I've assembled a kind of florilegia to answer the question.

Wido of Spoleto is denied the Frankish throne in 888 because of his frugal eating:
And as [Wido of Spoleto] wanted to enter that part of France they call Roman, crossing the kingdom of the Burgundians, there met him messengers of the Franks telling him to go back because, worn out by the long wait, as they could not be without a king for a long time, they had elected Odo with all assenting. It is said, however, that the Franks actually did not take Wido as their king on account of this. For when he was coming to the city of Metz, which shines most powerful in the kingdom of Lothar, Wido sent ahead his servant who was to prepare food for him in the royal style. And the bishop of Metz received an answer like this from the servant, when he served him much food according to the custom of the Franks: "If you give me at least a horse, I will arrange things in such a way that King Wido will be satisfied with a third of all this after he has feasted." When the bishop heard this, "it is not proper," he said," for such a king to rule over us, who prepares himself a cheap ten-coin meal." And so it happened that they abandoned Wido and instead elected Odo. (Liudprand of Cremona, Historia Gestorum Regum et Imperatorum sive Antapodosis, I.16; in PL 136:0801A-B; translation from 58-59)
Guiborc in the Chanson de Guillaume encourages her husband to return to battle after watching him eat:
'Par Deu de glorie, qui convertir me fist,
a qui renderai l'alme de ceste pecceriz,
quant ert le terme al jur de grant juis,
qui mangue un grant pain a tamis
et pur ço ne laisse les dous gasteals rostiz
et tut mangue un grant braun porcin
et en aproef un grant poun rosti
et a dous traiz beit un sester de vin,
ben dure guere deit rendre a sun veisin!
Ja trop vilment ne deit de champ fuir,
ne sun lignage par lui estre plus vil!" (1422-32)
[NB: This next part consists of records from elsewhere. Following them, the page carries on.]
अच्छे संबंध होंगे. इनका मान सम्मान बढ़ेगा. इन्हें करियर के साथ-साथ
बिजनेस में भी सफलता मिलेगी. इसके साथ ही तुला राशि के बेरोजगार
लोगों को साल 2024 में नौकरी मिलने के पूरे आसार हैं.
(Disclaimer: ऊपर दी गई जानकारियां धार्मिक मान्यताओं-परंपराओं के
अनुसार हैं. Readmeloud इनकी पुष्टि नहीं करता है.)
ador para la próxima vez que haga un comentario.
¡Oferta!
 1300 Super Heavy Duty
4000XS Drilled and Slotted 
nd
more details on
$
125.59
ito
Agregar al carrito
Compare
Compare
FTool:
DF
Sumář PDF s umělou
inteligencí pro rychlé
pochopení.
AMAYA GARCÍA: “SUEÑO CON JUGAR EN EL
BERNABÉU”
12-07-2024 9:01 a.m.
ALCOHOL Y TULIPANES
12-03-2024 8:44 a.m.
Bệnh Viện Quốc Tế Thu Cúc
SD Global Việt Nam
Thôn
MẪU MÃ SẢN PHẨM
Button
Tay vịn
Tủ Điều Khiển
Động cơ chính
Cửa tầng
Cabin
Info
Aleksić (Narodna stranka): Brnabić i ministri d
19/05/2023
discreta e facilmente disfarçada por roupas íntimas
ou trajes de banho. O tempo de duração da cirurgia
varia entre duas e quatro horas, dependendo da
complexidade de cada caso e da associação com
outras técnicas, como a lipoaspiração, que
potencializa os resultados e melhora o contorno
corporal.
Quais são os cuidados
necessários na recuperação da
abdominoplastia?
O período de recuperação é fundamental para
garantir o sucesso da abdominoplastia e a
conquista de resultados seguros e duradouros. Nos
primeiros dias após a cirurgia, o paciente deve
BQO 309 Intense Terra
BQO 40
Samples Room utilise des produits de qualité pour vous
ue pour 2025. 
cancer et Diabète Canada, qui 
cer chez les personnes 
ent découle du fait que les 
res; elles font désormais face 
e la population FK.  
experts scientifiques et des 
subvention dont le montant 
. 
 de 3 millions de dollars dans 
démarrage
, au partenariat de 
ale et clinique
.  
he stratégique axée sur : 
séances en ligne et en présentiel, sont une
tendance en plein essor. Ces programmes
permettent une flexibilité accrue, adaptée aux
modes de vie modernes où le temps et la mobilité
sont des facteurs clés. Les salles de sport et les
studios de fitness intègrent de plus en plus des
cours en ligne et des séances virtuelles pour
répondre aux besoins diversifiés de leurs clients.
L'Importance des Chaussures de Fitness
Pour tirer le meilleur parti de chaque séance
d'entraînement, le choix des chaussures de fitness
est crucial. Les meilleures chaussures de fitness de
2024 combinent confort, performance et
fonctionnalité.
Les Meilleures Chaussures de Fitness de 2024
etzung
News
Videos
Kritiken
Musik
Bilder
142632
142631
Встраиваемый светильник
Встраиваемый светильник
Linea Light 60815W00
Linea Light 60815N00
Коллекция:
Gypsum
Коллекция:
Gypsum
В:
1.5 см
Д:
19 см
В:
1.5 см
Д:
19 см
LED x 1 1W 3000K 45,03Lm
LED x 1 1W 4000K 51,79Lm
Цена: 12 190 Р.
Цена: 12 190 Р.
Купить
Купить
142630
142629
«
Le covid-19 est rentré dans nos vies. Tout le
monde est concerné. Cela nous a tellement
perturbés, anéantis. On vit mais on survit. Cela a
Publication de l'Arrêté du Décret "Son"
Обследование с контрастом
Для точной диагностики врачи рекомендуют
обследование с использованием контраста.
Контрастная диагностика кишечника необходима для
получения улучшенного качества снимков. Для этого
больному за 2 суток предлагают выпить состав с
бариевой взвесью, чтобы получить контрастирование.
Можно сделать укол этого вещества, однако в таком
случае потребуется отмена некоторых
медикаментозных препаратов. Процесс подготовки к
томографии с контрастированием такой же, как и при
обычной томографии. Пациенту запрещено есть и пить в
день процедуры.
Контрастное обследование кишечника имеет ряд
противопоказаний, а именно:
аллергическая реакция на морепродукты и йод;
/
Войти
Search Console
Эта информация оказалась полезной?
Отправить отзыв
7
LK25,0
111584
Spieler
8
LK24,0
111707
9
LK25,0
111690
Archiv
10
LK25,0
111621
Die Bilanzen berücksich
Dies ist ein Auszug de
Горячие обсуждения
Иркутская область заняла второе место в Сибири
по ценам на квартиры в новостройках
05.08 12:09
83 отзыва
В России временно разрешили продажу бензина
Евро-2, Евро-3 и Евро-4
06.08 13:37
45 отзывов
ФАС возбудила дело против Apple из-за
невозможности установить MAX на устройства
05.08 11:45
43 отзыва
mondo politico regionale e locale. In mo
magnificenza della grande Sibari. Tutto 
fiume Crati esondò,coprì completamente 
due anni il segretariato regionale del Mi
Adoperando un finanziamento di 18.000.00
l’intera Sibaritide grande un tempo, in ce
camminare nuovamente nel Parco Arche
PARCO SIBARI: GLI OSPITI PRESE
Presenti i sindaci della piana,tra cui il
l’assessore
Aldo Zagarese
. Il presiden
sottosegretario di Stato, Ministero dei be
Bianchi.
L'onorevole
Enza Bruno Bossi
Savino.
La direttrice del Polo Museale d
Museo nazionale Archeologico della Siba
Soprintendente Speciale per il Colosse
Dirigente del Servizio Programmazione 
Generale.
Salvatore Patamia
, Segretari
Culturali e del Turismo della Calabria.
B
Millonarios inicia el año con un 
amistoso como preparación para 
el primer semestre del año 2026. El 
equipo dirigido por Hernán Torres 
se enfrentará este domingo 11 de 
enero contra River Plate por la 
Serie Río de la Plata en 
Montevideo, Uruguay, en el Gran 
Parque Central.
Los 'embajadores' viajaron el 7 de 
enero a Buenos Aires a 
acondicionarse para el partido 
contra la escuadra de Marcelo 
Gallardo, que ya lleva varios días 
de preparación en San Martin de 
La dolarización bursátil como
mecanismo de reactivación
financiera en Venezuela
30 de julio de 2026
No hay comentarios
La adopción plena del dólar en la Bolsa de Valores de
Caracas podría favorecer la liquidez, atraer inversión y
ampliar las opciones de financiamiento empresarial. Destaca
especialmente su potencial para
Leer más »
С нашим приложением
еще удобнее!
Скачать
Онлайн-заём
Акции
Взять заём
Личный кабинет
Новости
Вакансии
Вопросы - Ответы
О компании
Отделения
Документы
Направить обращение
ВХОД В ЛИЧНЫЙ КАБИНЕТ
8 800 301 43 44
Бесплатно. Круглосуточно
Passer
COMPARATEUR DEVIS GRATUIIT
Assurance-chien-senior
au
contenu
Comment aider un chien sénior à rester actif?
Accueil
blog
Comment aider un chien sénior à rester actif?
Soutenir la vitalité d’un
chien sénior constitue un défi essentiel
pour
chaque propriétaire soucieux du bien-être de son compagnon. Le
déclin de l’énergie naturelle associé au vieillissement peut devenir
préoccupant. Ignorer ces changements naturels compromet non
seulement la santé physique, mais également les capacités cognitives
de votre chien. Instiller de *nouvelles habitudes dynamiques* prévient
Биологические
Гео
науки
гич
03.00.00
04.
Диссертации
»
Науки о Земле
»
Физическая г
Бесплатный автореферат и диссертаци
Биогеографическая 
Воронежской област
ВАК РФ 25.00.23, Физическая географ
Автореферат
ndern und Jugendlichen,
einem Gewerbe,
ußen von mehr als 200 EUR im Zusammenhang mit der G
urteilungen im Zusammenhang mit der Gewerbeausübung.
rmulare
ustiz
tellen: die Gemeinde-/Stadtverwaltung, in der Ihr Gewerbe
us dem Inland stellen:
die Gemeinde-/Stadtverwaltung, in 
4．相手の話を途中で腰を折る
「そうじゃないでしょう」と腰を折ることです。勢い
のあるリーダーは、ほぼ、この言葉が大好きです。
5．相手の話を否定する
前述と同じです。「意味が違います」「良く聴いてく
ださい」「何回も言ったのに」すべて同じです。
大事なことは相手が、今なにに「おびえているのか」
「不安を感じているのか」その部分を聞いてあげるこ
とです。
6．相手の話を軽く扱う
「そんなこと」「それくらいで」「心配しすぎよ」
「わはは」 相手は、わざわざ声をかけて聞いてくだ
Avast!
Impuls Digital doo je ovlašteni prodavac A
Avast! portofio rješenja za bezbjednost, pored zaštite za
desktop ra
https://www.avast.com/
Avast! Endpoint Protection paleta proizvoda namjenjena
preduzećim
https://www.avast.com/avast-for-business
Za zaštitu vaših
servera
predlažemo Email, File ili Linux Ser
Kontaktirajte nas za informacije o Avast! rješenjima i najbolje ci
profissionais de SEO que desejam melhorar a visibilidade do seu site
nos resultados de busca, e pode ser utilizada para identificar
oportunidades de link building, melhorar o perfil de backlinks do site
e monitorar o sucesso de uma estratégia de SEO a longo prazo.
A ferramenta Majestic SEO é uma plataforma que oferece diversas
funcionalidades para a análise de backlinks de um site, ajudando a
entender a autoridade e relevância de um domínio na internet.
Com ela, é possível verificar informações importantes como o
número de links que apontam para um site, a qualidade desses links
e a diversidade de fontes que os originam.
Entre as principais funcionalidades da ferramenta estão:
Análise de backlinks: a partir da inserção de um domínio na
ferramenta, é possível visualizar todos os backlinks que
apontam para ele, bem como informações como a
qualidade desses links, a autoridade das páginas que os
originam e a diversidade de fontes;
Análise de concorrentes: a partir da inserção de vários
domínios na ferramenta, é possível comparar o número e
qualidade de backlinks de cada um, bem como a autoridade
'By the God of Glory, who caused my conversion, to whom I shall deliver my sinner's soul, anyone who can eat a great, fine white-loaf, and not leave because of that his two roast pasties and eats up a whole great pork brawn, and after that a great roast peacock, and drinks a gallon of wine at two draughts, will wage harsh war on his neighbor! He'll not flee cravenly from the field, or bring shame on his family!"
The Middle English translation of the Alphabet of Tales describes the character and appearance of Charlemagne:
And he ete bod littyl brede, bod at ans he wolde ete a quarter of a weddur, or ij hennys, or a guse, or a swyne shulder, or a pacok, or a crane, or a hale hare.
Franklin Delano Roosevelt addresses Farm Groups, May 14, 1935:
I have always supposed, ever since I was able to play around, that the acknowledged destiny of a pig is sausage, or ham, or bacon or pork.
Derrida, "Eating Well, Or, The Calculation of the Subject"
The subject does not want just to master and possess nature actively. In our cultures, he accepts sacrifice and eats flesh. Since we haven't much time or space here, and at the risk of provoking some kind of loud protests (we pretty much know from which quarter), I would ask you: in our countries, who would stand any chance of becoming a chef d'Etat (a head of State), and of thereby acceding 'to the head,' by publically, and therefore exemplarily, declaring him- or herself to be a vegetarian? The chef must be an eater of flesh....To say nothing of celibacy, of homosexuality, and even of femininity (which for the moment, and so rarely, is only admitted to the head of whatever it might be, especially the State, if it lets itself be translated into a virile and heroic schema. (281)

1 comment:

Jeffrey Cohen said...

You are what you socially consume. Killing makes you powerful. And both these animal-directed actions must be public events to count. Thanks for the florilegia, Karl.

Derrida begins to get at this, I think: I can't help wondering if part of the attraction of the Obama swatting the fly video is the president-as-superhero narrative that went with it -- at least in the many Facebook postings of the clip I saw, where he was labeled a ninja, his reflexes were praised, and so on. AND I couldn't help wonder if there is a connection between the Obama clip and a certain blaxploitation film from 1972 that has the word fly in its title. Am I wrong to think there might be something about race as well as masculinity at play in the fascination with the scene?